Go through the entries below from the first line and output each one exactly, up to and including the line with "Rendered at 1500 by 1125 pixels.".

[Records provided — start]

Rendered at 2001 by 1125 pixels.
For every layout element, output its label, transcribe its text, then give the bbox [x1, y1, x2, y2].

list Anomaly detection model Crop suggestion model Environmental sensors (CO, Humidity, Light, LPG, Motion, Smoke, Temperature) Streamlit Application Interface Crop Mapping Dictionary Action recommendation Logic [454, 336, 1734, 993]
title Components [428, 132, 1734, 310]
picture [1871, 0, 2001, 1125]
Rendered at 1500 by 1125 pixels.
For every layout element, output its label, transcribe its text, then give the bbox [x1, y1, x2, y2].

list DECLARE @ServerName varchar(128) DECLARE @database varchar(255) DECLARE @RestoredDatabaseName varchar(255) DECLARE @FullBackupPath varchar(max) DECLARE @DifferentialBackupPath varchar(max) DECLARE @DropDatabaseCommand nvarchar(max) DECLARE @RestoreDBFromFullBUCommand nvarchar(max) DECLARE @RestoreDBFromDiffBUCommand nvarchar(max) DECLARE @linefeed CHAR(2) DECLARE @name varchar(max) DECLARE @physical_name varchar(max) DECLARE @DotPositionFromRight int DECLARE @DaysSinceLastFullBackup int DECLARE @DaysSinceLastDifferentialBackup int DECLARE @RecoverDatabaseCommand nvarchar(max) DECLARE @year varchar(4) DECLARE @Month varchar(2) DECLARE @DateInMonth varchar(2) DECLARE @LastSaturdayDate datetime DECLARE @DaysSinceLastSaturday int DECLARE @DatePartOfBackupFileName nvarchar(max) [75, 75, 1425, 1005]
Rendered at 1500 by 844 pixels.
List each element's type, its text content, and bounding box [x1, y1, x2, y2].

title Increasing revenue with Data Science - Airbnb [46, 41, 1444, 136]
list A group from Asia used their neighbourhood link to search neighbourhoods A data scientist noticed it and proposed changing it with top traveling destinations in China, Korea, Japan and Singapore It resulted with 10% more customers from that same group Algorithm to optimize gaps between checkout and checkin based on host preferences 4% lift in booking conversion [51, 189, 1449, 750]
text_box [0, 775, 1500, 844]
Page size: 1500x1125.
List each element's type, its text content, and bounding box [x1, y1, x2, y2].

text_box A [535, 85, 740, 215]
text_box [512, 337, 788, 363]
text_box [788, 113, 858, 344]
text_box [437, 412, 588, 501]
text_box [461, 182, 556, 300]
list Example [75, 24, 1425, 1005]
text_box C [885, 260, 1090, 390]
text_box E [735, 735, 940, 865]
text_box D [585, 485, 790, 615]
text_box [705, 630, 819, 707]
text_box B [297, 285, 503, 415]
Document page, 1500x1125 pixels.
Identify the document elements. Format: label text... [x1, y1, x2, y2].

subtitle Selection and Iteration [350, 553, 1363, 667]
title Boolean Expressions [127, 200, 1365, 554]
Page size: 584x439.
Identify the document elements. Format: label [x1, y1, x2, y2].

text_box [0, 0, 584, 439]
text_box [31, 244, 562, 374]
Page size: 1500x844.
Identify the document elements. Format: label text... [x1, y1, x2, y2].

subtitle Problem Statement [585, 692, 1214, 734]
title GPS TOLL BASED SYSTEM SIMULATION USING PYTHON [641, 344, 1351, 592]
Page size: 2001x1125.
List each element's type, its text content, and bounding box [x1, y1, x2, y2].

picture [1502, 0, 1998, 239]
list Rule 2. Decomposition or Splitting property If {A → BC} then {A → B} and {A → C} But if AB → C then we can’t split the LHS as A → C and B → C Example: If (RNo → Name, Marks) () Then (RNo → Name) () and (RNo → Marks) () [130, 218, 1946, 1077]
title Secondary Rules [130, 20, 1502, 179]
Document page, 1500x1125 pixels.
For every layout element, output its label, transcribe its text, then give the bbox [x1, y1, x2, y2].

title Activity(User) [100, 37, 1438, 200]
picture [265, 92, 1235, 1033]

[Records provided — finish]

== Task response ==
Rendered at 2001 by 1125 pixels.
For every layout element, output its label, transcribe its text, then give the bbox [x1, y1, x2, y2].

list Anomaly detection model Crop suggestion model Environmental sensors (CO, Humidity, Light, LPG, Motion, Smoke, Temperature) Streamlit Application Interface Crop Mapping Dictionary Action recommendation Logic [454, 336, 1734, 993]
title Components [428, 132, 1734, 310]
picture [1871, 0, 2001, 1125]
Rendered at 1500 by 1125 pixels.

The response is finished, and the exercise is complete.